(Records excerpted from a collection)

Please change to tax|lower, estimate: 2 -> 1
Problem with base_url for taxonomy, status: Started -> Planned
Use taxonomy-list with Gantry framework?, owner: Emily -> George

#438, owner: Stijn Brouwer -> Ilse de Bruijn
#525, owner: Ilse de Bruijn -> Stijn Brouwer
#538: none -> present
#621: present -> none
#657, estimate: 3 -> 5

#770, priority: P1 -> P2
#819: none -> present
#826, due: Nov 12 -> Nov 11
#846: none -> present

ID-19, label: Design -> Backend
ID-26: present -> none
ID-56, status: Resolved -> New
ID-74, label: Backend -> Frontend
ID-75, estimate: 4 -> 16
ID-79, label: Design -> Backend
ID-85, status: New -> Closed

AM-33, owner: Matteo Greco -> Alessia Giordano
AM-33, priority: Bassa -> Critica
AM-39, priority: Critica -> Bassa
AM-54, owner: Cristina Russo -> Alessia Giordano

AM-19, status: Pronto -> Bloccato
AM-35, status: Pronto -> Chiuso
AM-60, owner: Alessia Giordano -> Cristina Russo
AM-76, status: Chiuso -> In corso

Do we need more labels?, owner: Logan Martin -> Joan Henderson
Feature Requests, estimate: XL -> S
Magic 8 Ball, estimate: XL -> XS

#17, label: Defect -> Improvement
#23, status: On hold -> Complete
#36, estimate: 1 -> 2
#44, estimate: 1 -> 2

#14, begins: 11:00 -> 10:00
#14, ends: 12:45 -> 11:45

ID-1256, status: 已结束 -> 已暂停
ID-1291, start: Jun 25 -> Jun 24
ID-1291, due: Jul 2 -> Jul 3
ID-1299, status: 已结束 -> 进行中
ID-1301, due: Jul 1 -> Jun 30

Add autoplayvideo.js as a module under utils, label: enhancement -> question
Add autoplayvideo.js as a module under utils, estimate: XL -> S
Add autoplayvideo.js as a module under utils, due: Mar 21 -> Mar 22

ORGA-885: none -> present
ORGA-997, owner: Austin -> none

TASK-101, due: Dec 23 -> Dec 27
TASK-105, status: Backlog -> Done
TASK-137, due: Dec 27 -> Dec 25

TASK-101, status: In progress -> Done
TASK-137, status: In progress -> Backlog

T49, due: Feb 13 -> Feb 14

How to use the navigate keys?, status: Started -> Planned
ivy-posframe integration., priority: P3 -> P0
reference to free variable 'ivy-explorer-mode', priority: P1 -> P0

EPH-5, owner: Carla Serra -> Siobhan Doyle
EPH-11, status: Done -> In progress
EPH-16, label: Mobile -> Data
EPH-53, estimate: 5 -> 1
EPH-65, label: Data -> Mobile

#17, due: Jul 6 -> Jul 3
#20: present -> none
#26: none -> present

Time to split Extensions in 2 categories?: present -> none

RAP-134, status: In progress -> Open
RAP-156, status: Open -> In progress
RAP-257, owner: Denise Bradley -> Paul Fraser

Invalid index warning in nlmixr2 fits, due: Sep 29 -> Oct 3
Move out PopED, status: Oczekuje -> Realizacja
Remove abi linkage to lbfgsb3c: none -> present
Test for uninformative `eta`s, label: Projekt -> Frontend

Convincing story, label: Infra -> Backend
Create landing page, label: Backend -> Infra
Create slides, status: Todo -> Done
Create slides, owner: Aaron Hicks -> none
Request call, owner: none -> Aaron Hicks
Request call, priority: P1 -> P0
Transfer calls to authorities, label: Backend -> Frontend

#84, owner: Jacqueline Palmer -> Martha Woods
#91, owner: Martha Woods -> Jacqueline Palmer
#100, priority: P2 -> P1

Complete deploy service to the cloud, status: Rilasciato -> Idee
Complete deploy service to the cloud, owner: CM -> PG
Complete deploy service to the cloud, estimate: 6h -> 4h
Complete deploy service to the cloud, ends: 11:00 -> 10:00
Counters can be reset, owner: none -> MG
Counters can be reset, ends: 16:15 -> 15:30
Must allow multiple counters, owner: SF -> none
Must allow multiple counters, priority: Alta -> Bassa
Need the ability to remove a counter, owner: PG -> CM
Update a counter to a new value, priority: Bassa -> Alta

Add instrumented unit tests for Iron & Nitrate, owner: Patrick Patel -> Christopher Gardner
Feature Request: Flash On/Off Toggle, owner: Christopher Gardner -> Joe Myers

> _Assigned task_: If the string "ORGA" is in a line of the entries, pick that line out.

> _Answer space_:
ORGA-885: none -> present
ORGA-997, owner: Austin -> none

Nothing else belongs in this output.